Novel, non-invasive technique that calculates the magnitude and vector of muscle contraction.
Digital Image Speckle Correlation (DISC) has previously been used in animal studies of skin dynamics. In addition, the technology has been applied toward characterizing the bio mechanical properties of human skin and the effects of aging, as well as the analysis of mechanical properties of metals. The proposed innovation will extend DISC to direct clinical applications.
Dr. Miriam Rafailovich, professor at Stony Brook University invented Digital Image Speckle Correlation (DISC) analysis which is a novel, sensitive, and non-invasive technique that calculates the magnitude and vector of muscle contraction through photographic analysis. DISC can be used to test the efficiency of commercial skin repair products on people of different ages, gender, and ethnicity. It can also be used to determine the frequency and sites for Botox injections specific to each patient, as well as monitor facial neuroma and determine when surgery is needed. Additionally DISC can be used commercially to determine the effect of nerve function and monitor recovery in patients of Bell's palsy, nerve repair.

■ RECORDED DATA:
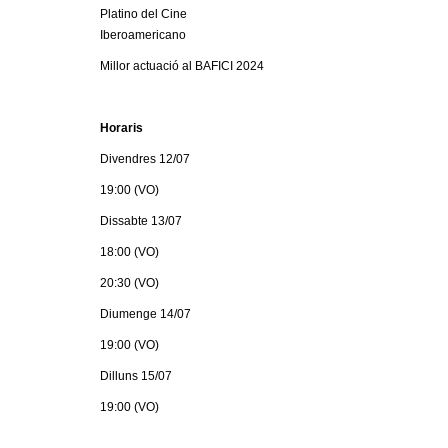
l
Platino del Cine
Iberoamericano
e
Millor actuació al BAFICI 2024
r
Horaris
s
Divendres 12/07
19:00 (VO)
Dissabte 13/07
18:00 (VO)
20:30 (VO)
Diumenge 14/07
19:00 (VO)
Dilluns 15/07
19:00 (VO)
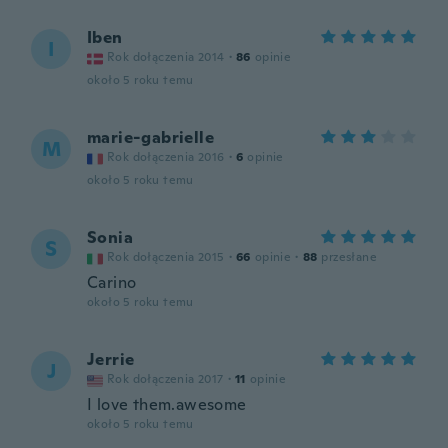
Iben
I
Rok dołączenia 2014
·
86
opinie
około 5 roku temu
marie-gabrielle
M
Rok dołączenia 2016
·
6
opinie
około 5 roku temu
Sonia
S
Rok dołączenia 2015
·
66
opinie
·
88
przesłane
Carino
około 5 roku temu
Jerrie
J
Rok dołączenia 2017
·
11
opinie
I love them.awesome
około 5 roku temu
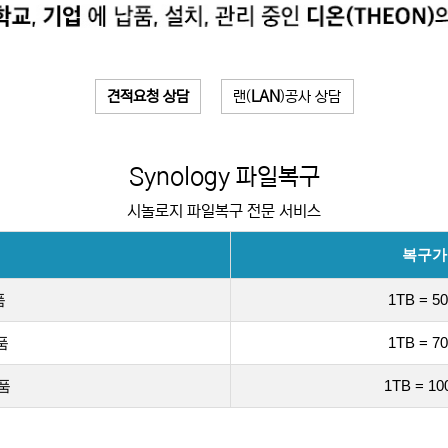
견적요청 상담
랜(
LAN
)공사 상담
Synology 파일복구
시놀로지 파일복구 전문 서비스
복구가
품
1TB = 50
품
1TB = 70
품
1TB = 10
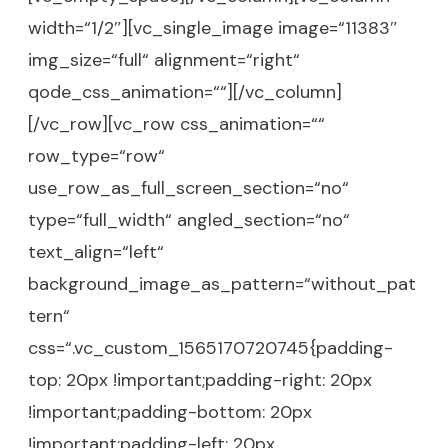
width=“1/2″][vc_single_image image=“11383″
img_size=“full“ alignment=“right“
qode_css_animation=““][/vc_column]
[/vc_row][vc_row css_animation=““
row_type=“row“
use_row_as_full_screen_section=“no“
type=“full_width“ angled_section=“no“
text_align=“left“
background_image_as_pattern=“without_pat
tern“
css=“.vc_custom_1565170720745{padding-
top: 20px !important;padding-right: 20px
!important;padding-bottom: 20px
!important;padding-left: 20px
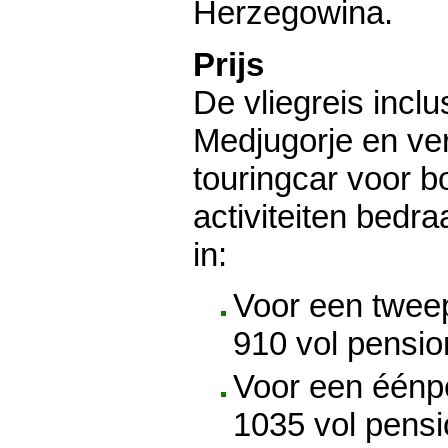
Herzegowina.
Prijs
De vliegreis inclus
Medjugorje en ve
touringcar voor 
activiteiten bedra
in:
Voor een twee
910 vol pensio
Voor een éénp
1035 vol pens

■ TASK DIRECTIONS: Please answer from the DISC description: who invented Digital Image Speckle Correlation analysis?

■ WRITTEN REPLY: Dr. Miriam Rafailovich, a professor at Stony Brook University.